++++ Data records ++++

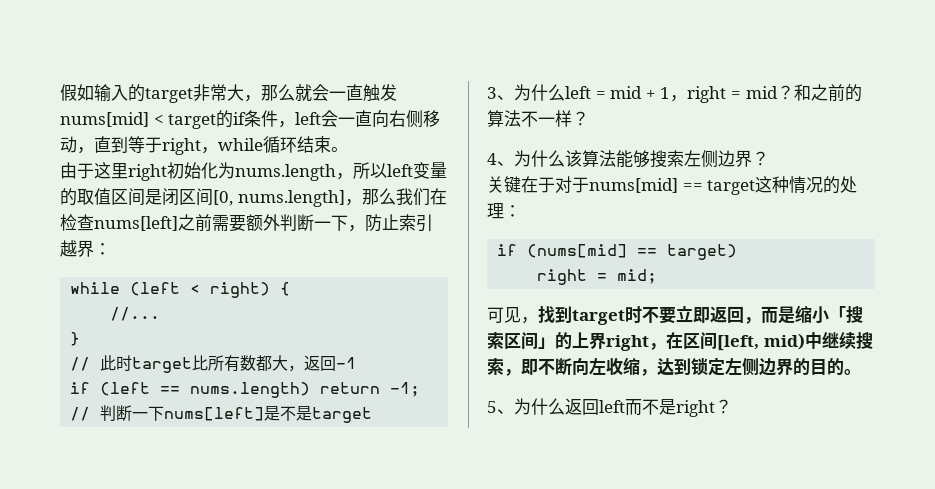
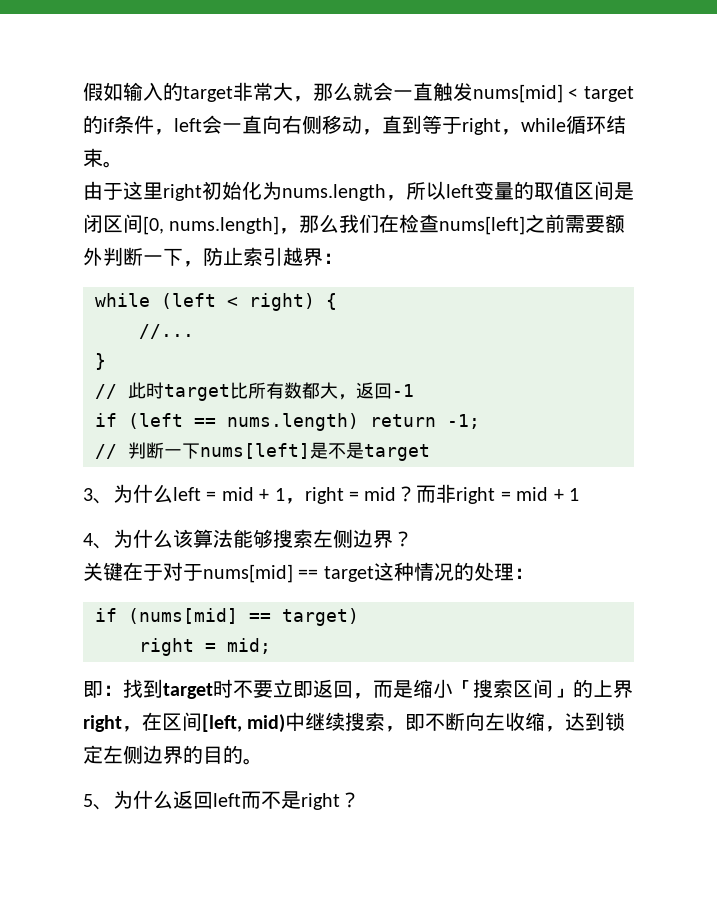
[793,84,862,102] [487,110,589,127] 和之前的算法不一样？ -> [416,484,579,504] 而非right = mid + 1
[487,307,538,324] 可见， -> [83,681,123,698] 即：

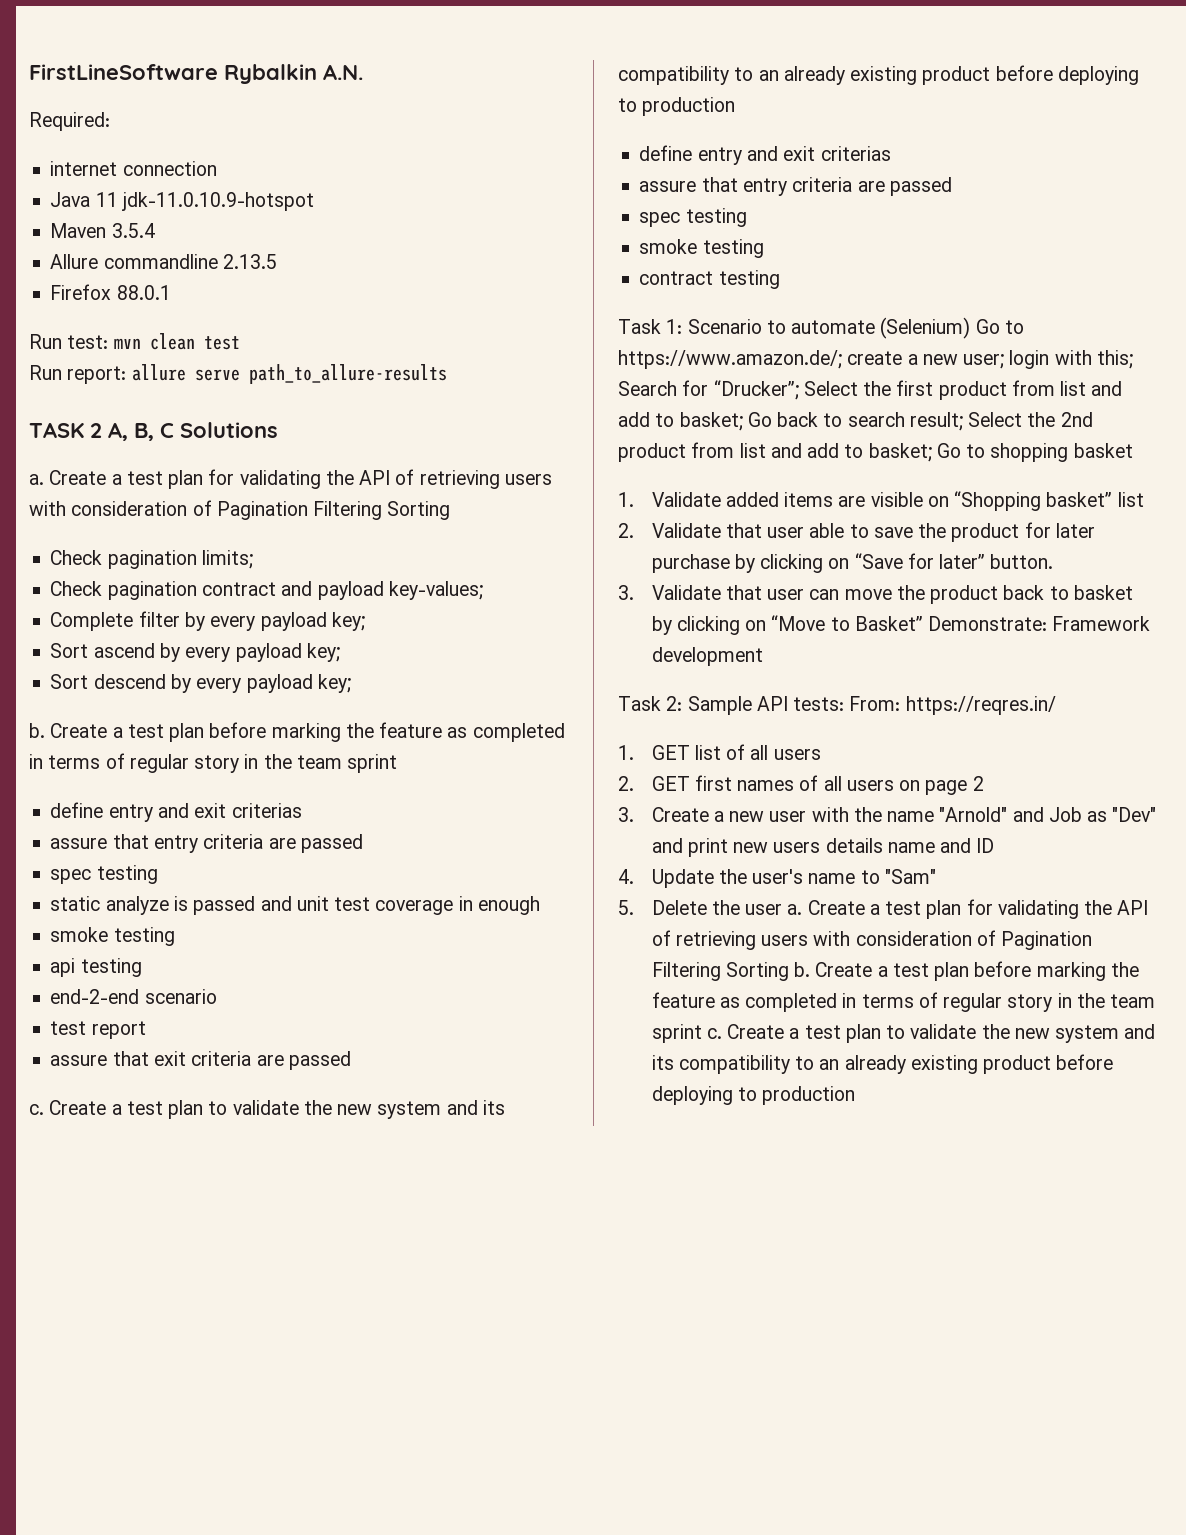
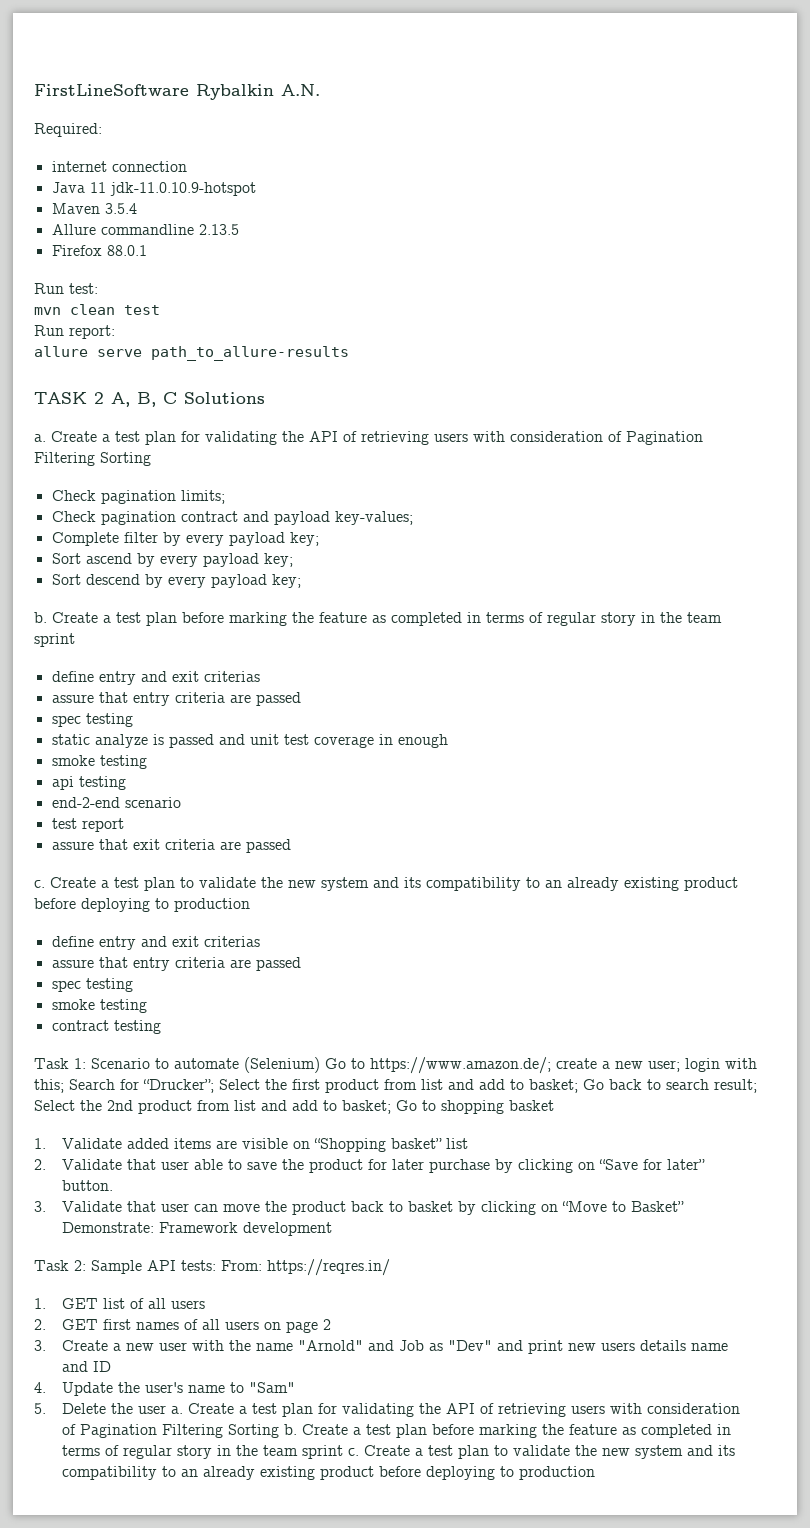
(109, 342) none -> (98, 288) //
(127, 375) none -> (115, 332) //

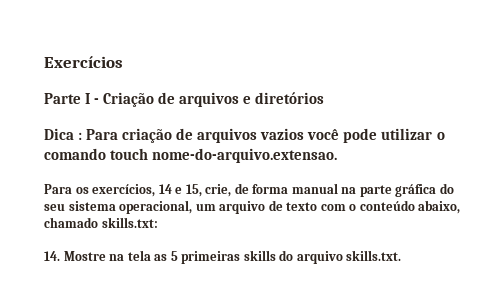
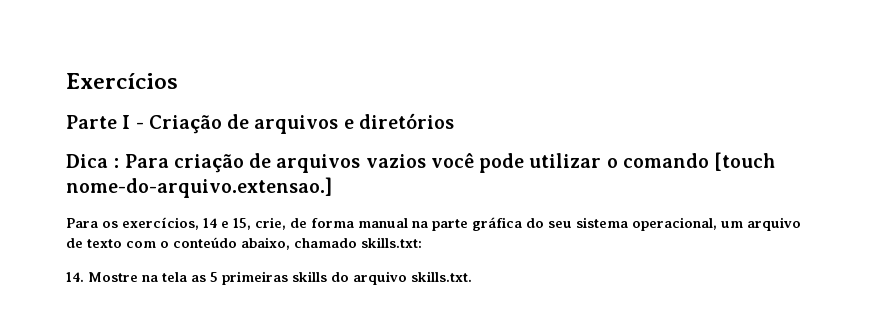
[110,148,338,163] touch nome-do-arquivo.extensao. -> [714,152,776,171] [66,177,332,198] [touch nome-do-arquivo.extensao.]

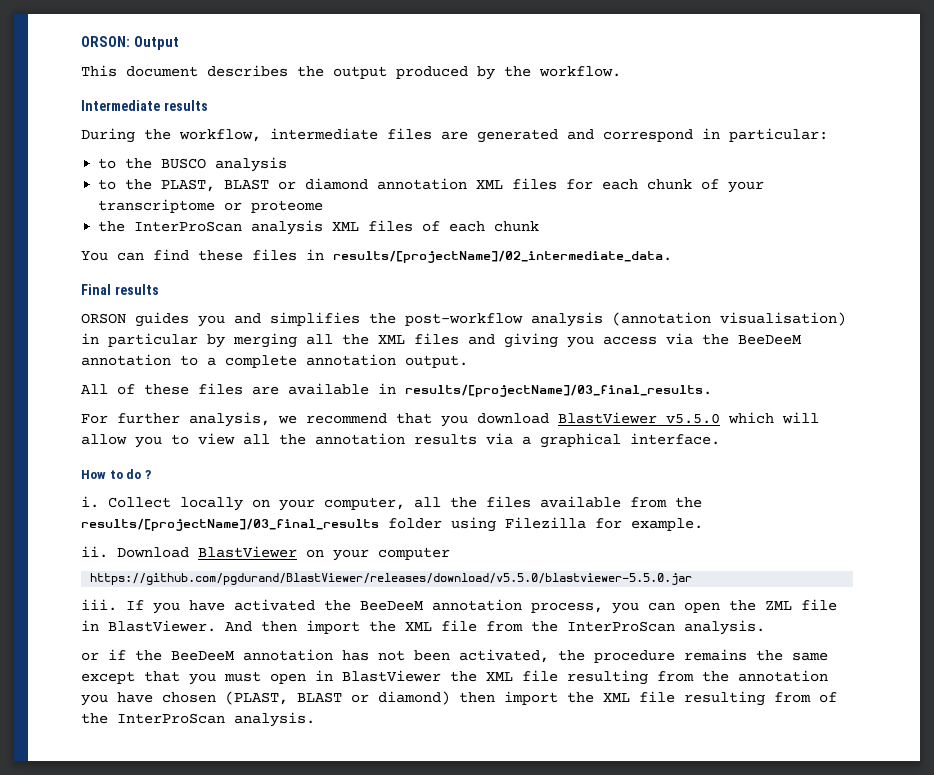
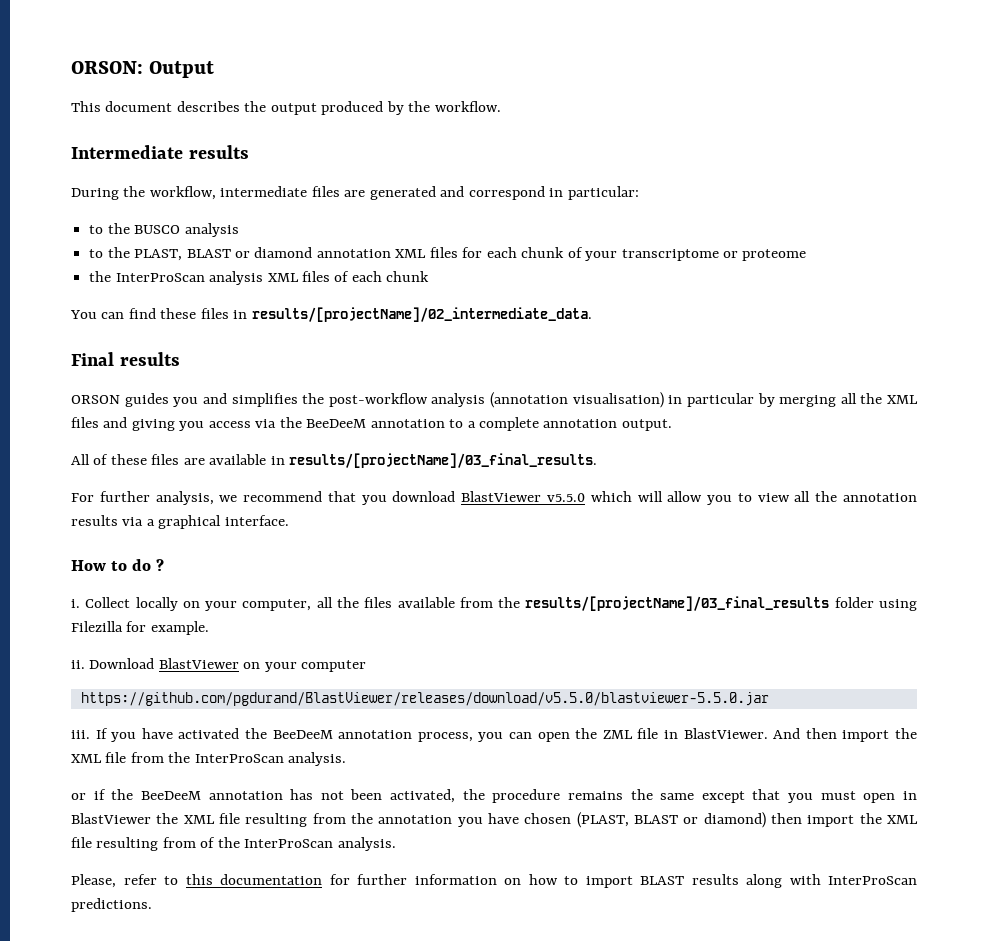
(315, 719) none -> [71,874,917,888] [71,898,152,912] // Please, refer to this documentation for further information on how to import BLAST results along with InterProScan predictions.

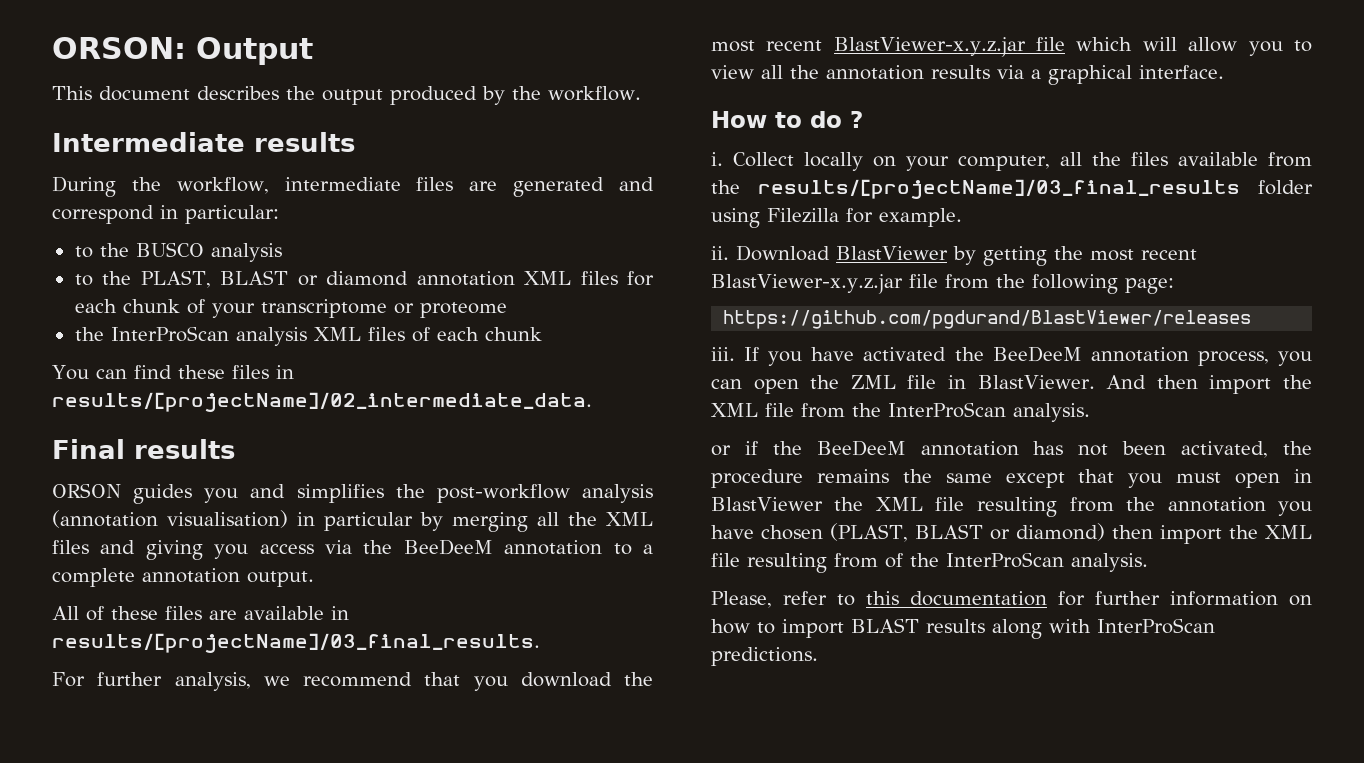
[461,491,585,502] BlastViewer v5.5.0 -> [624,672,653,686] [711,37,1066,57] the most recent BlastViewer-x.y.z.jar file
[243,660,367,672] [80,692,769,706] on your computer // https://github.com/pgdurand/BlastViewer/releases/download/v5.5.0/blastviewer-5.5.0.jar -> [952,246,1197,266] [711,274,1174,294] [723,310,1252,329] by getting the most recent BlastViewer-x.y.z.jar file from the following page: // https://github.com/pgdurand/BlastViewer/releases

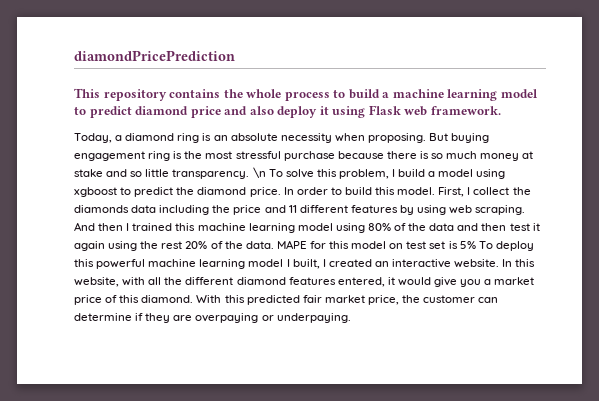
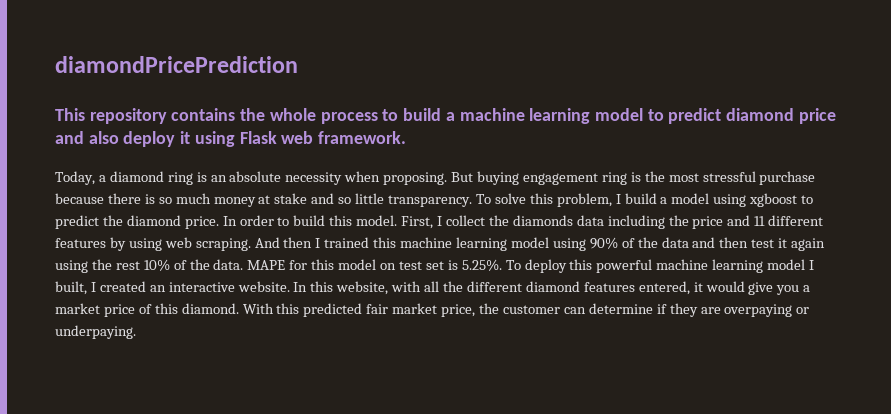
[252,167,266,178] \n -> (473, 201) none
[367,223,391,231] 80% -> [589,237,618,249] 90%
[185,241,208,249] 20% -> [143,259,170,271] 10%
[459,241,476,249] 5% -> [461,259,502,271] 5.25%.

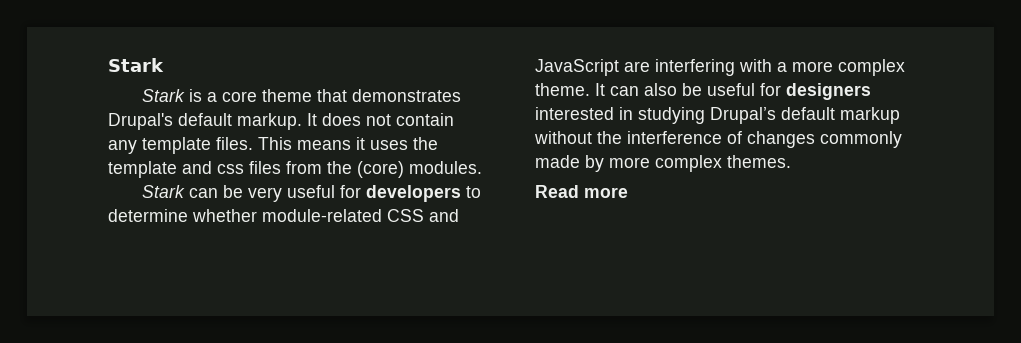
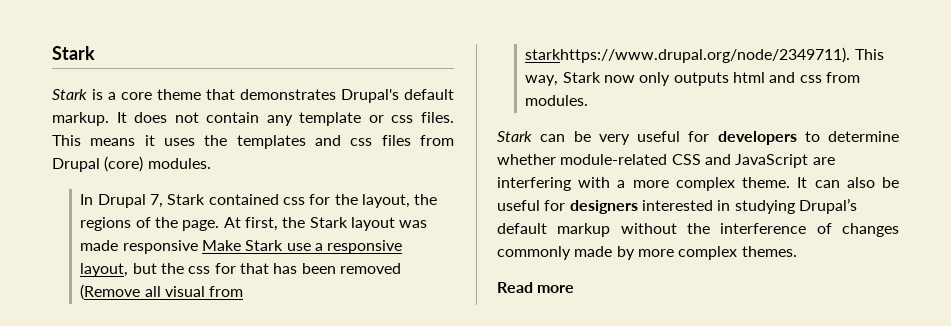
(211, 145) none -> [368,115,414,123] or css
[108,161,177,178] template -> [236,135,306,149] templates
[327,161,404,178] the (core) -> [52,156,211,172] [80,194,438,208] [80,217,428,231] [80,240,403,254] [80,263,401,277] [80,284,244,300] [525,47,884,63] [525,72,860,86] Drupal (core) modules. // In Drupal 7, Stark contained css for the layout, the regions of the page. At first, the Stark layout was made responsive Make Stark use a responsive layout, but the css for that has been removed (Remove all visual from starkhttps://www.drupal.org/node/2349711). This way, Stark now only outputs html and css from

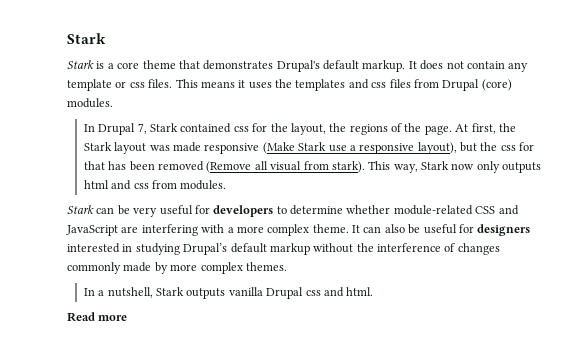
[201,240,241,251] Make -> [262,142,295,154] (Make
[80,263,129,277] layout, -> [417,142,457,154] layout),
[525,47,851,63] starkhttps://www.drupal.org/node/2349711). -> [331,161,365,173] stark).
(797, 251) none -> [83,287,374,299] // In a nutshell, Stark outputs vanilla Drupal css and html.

++++

Description of the task. Print each entry shown above with exact wording and no pictures.

Written response.
[793,84,862,102] [487,110,589,127] 和之前的算法不一样？ -> [416,484,579,504] 而非right = mid + 1
[487,307,538,324] 可见， -> [83,681,123,698] 即：

(109, 342) none -> (98, 288) //
(127, 375) none -> (115, 332) //

[110,148,338,163] touch nome-do-arquivo.extensao. -> [714,152,776,171] [66,177,332,198] [touch nome-do-arquivo.extensao.]

(315, 719) none -> [71,874,917,888] [71,898,152,912] // Please, refer to this documentation for further information on how to import BLAST results along with InterProScan predictions.

[461,491,585,502] BlastViewer v5.5.0 -> [624,672,653,686] [711,37,1066,57] the most recent BlastViewer-x.y.z.jar file
[243,660,367,672] [80,692,769,706] on your computer // https://github.com/pgdurand/BlastViewer/releases/download/v5.5.0/blastviewer-5.5.0.jar -> [952,246,1197,266] [711,274,1174,294] [723,310,1252,329] by getting the most recent BlastViewer-x.y.z.jar file from the following page: // https://github.com/pgdurand/BlastViewer/releases

[252,167,266,178] \n -> (473, 201) none
[367,223,391,231] 80% -> [589,237,618,249] 90%
[185,241,208,249] 20% -> [143,259,170,271] 10%
[459,241,476,249] 5% -> [461,259,502,271] 5.25%.

(211, 145) none -> [368,115,414,123] or css
[108,161,177,178] template -> [236,135,306,149] templates
[327,161,404,178] the (core) -> [52,156,211,172] [80,194,438,208] [80,217,428,231] [80,240,403,254] [80,263,401,277] [80,284,244,300] [525,47,884,63] [525,72,860,86] Drupal (core) modules. // In Drupal 7, Stark contained css for the layout, the regions of the page. At first, the Stark layout was made responsive Make Stark use a responsive layout, but the css for that has been removed (Remove all visual from starkhttps://www.drupal.org/node/2349711). This way, Stark now only outputs html and css from

[201,240,241,251] Make -> [262,142,295,154] (Make
[80,263,129,277] layout, -> [417,142,457,154] layout),
[525,47,851,63] starkhttps://www.drupal.org/node/2349711). -> [331,161,365,173] stark).
(797, 251) none -> [83,287,374,299] // In a nutshell, Stark outputs vanilla Drupal css and html.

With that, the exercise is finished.